Mr Baggott stressed that public support and vigilance was essential to assist police in tackling a "hardcore minority".
"The only answer for them is information, and sadly Maghaberry," he commented.
Belfast is a safe city, we need to be vigilant, if we're vigilant we should be able to go on with our own lives.
Colin Neill, Pubs of Ulster
ACC Kerr reiterated the appeal to the public for their continued support in the weeks coming up to Christmas and to report any suspicious objects to police immediately.
He stressed they were trying to police the area in a "sensible, sensitive way that provides safety and reassurance against a severe terrorist threat" without causing significant disruption.
"In the coming weeks, PSNI will be continuing with an enhanced policing profile across Northern Ireland to provide safety and reassurance to everyone but we also need your help and support," he said.
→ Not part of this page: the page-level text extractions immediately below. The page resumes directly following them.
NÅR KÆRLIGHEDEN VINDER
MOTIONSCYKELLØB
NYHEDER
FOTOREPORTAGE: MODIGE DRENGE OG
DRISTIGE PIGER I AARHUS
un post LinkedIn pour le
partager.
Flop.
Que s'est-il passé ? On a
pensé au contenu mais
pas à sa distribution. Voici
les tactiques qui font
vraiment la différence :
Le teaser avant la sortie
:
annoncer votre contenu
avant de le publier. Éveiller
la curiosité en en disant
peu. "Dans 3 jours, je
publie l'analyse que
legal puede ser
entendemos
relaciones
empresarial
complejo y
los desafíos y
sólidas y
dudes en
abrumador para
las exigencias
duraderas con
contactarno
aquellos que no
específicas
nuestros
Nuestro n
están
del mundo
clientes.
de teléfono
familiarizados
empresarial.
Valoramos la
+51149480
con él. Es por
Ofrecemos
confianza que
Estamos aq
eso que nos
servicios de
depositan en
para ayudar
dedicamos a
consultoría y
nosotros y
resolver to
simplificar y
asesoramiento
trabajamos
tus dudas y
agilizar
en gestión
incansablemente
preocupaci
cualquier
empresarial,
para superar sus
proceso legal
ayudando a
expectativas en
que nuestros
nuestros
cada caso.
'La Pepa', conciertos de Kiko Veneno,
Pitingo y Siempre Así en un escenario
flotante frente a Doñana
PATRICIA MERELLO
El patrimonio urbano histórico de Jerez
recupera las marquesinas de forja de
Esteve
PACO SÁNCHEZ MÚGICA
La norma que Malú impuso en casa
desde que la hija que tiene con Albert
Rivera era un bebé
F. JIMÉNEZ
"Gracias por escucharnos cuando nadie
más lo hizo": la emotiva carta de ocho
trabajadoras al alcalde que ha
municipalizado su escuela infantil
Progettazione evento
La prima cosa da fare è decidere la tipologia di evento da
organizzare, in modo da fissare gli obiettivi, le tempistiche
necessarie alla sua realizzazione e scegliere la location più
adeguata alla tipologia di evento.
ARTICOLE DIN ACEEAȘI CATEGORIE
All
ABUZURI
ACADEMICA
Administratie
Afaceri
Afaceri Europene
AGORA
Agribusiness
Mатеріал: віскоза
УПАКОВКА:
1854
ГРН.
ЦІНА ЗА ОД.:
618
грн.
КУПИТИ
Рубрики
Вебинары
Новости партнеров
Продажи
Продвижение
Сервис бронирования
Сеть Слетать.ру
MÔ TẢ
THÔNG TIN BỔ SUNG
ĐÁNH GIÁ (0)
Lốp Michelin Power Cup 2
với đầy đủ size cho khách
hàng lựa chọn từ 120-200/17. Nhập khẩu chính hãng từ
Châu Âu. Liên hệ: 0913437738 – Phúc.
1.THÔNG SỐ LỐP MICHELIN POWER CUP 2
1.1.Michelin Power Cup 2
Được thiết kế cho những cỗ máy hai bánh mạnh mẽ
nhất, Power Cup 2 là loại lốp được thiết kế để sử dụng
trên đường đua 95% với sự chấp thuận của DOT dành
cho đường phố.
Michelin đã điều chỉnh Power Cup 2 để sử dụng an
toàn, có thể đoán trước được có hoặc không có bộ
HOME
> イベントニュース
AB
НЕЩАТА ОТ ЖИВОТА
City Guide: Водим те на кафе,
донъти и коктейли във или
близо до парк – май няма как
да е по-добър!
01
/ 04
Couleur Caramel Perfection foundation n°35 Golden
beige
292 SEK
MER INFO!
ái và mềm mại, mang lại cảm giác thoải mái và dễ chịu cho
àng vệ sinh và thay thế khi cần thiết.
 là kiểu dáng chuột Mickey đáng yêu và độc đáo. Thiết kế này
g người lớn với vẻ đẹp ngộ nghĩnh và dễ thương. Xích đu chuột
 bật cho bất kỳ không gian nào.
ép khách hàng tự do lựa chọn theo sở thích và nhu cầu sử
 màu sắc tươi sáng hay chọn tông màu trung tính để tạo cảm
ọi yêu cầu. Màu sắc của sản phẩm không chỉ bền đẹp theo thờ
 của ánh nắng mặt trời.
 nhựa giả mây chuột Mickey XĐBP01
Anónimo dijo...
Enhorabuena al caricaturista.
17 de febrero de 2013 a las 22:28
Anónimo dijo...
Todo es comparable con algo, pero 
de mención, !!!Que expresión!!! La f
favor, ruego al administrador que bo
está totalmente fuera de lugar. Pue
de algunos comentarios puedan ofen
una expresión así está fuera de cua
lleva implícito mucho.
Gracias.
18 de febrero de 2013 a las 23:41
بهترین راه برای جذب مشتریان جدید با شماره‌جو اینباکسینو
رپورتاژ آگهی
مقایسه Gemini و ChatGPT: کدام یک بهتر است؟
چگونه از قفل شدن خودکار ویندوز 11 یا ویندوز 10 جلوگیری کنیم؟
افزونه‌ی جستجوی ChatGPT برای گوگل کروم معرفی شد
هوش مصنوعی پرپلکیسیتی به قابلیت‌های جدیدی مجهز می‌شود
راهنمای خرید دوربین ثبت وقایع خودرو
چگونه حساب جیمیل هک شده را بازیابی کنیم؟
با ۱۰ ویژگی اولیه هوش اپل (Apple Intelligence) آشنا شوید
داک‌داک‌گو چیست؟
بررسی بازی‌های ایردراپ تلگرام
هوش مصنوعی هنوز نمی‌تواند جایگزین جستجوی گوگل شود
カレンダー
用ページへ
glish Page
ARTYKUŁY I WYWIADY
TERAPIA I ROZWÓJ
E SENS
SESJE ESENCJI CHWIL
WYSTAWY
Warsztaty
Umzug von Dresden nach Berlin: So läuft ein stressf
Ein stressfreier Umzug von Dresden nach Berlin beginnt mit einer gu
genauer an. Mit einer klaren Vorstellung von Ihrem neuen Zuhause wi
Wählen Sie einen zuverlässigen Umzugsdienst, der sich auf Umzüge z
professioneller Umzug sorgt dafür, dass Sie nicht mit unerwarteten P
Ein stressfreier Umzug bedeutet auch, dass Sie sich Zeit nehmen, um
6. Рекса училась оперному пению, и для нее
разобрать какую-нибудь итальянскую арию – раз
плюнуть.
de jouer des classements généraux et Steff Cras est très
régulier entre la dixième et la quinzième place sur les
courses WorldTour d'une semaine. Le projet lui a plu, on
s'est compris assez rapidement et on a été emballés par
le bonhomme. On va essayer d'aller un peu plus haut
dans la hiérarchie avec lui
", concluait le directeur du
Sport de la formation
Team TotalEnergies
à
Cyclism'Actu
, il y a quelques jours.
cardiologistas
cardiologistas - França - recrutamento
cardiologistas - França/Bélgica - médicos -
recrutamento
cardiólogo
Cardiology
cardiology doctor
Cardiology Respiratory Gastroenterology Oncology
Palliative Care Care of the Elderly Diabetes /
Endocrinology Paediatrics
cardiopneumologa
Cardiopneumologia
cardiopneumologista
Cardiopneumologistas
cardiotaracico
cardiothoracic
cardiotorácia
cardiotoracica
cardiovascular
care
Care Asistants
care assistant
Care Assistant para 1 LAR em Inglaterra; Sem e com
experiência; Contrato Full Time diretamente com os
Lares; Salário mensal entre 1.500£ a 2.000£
"We are continuing to engage with our partners within the business community in Belfast and indeed across Northern Ireland to ensure that the balance of how we police this threat is right.
"There may be some disruption as police do their job and there may also be times when we are required to ask for buildings or areas to be evacuated and to that end, we would call on the public to cooperate fully with us as we will always prioritise public safety."
The blast on Friday evening led to the evacuation of around 1,000 people from restaurants and other premises, including a hotel, The MAC, the cathedral and apartments, on one of the busiest nights in the run-up to Christmas.
The incident is thought to have cost the business proprietors tens of thousands of pounds, although some traders said that customers had returned the next day to pay their bills.
Colin Neill, from Pubs of Ulster said: "Obviously, Friday night emptied the bars and restaurants in this area.
"Thankfully we did see that rally later on when things settled down and indeed Saturday night was busy again."